TEXT FOR ANALYSIS:
- - - - -

19-2929
Mariano v. CVI Investments, Inc. et al
UNITED STATES COURT OF APPEALS
FOR THE SECOND CIRCUIT
SUMMARY ORDER
RULINGS BY SUMMARY ORDER DO NOT HAVE PRECEDENTIAL EFFECT. CITATION TO A
SUMMARY ORDER FILED ON OR AFTER JANUARY 1, 2007, IS PERMITTED AND IS GOVERNED BY
FEDERAL RULE OF APPELLATE PROCEDURE 32.1 AND THIS COURT=S LOCAL RULE 32.1.1.
WHEN CITING A SUMMARY ORDER IN A DOCUMENT FILED WITH THIS COURT, A PARTY MUST
CITE EITHER THE FEDERAL APPENDIX OR AN ELECTRONIC DATABASE (WITH THE NOTATION
“SUMMARY ORDER”). A PARTY CITING TO A SUMMARY ORDER MUST SERVE A COPY OF IT
ON ANY PARTY NOT REPRESENTED BY COUNSEL.

- - - - -

TASK INSTRUCTIONS:
a) In the summary order notice, summary orders filed on or after what date may be cited?
b) Quote the summary order notice word for word, starting with "WHEN CITING A" and going on through "REPRESENTED BY COUNSEL.".

SUPPLIED DATA:
- - - - -

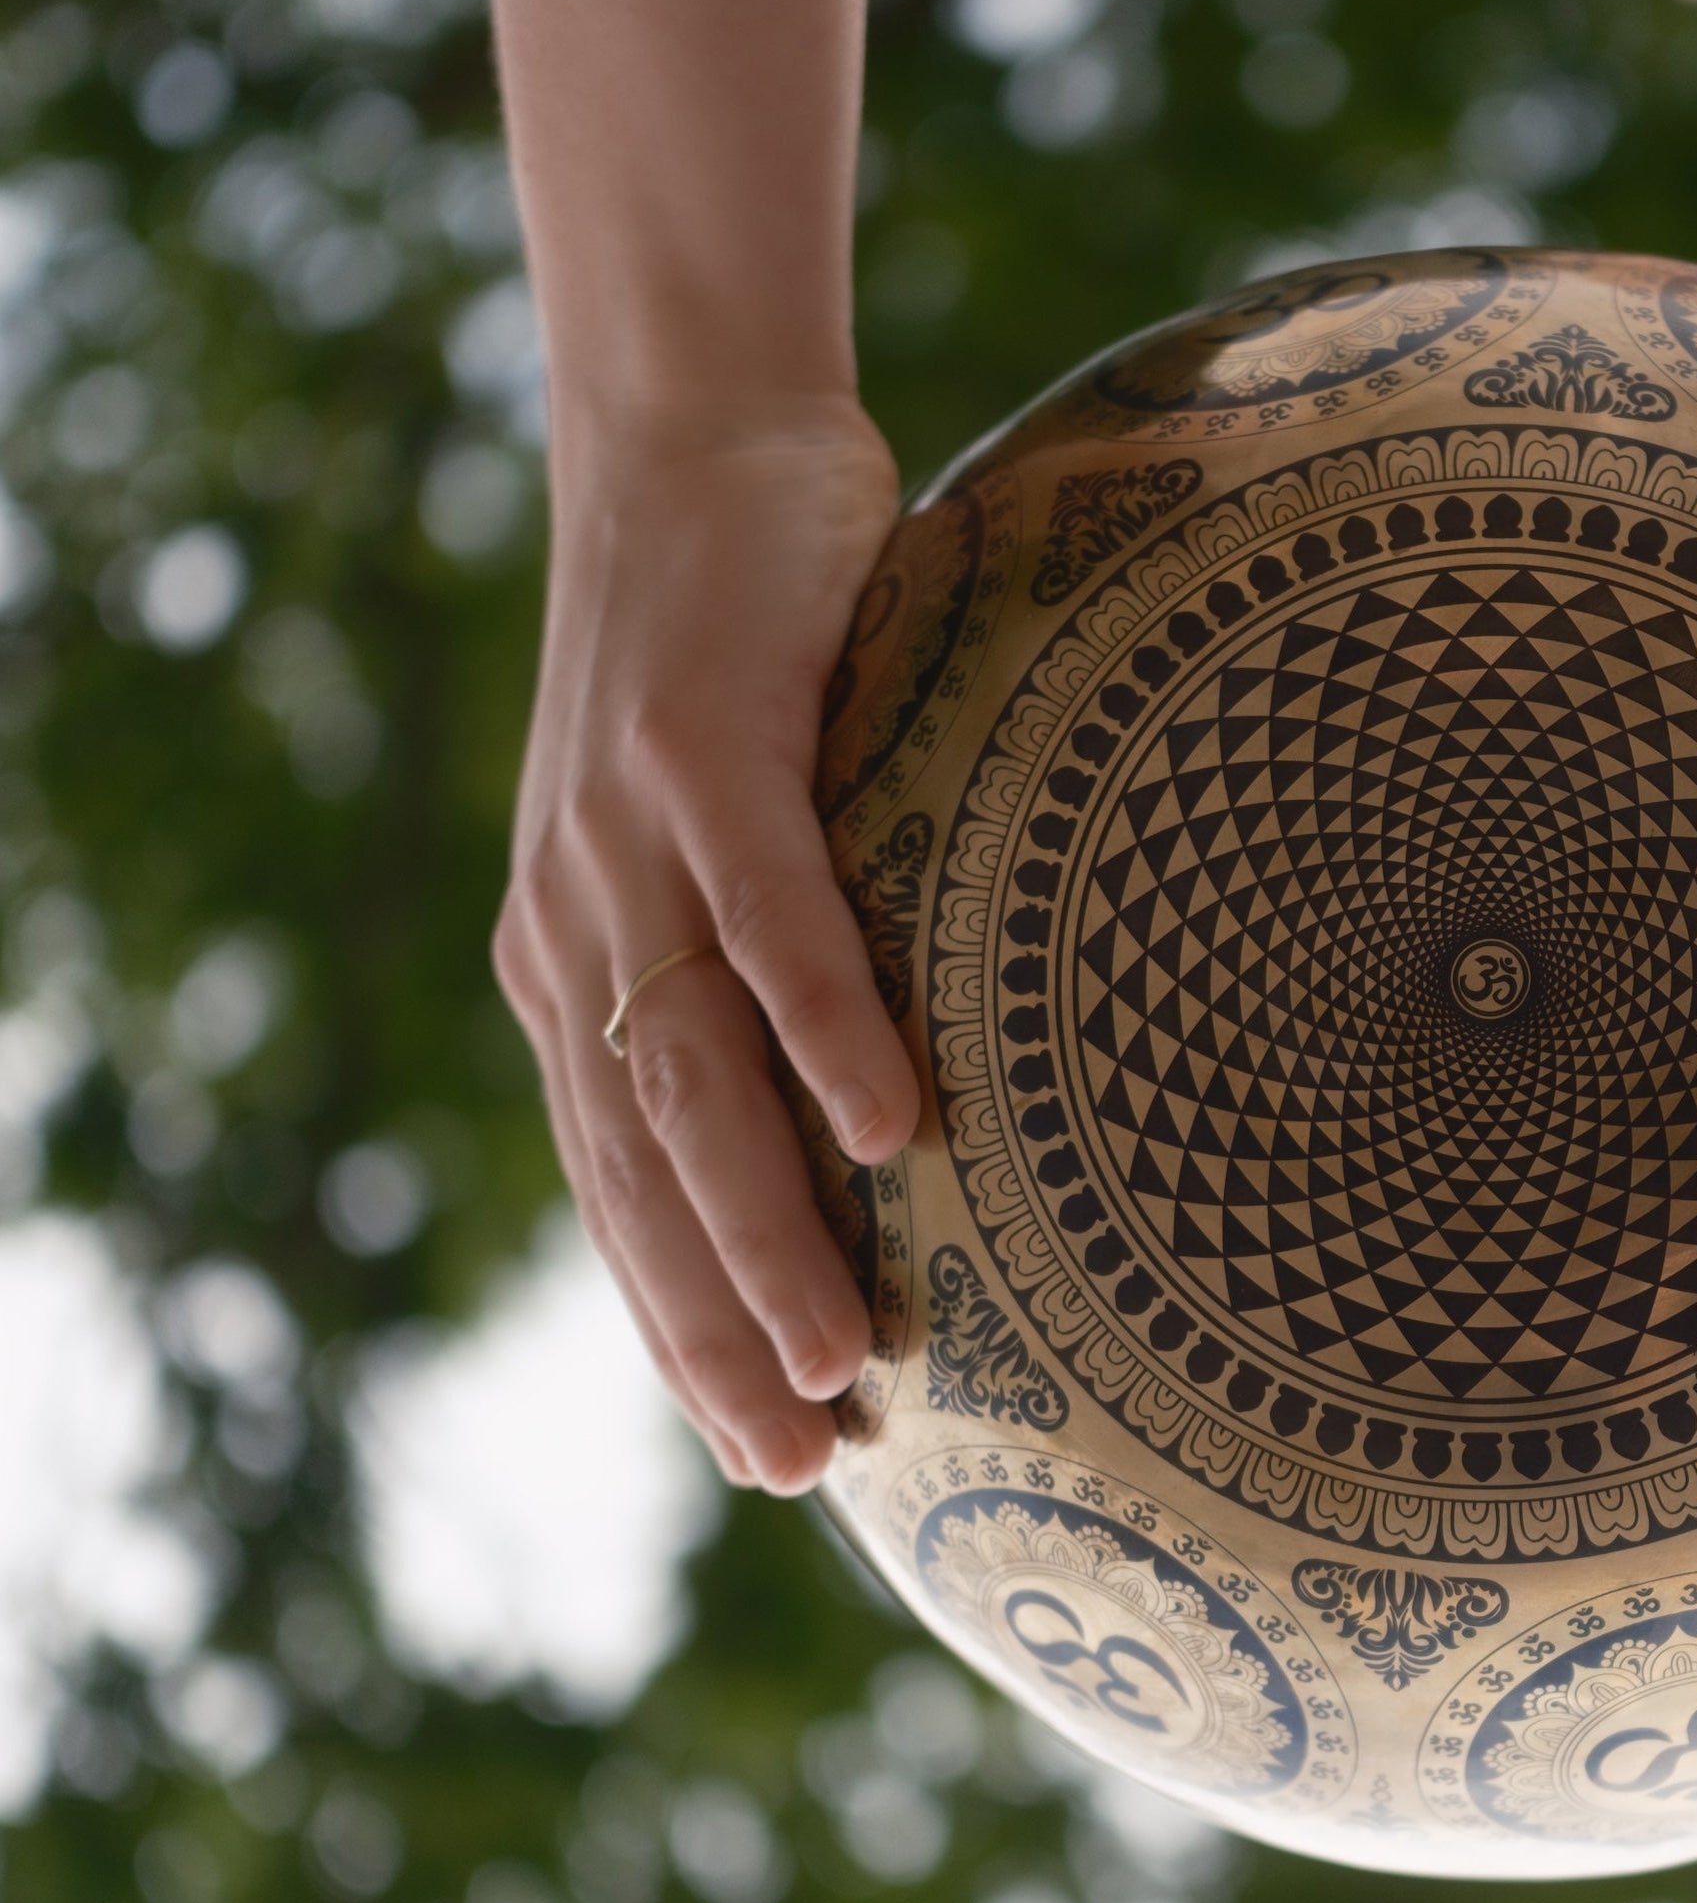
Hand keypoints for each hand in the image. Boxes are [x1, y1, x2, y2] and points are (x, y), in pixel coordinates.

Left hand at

- - - - -

WRITTEN RESPONSES:
a) January 1, 2007

b)
WHEN CITING A SUMMARY ORDER IN A DOCUMENT FILED WITH THIS COURT, A PARTY MUST
CITE EITHER THE FEDERAL APPENDIX OR AN ELECTRONIC DATABASE (WITH THE NOTATION
“SUMMARY ORDER”). A PARTY CITING TO A SUMMARY ORDER MUST SERVE A COPY OF IT
ON ANY PARTY NOT REPRESENTED BY COUNSEL.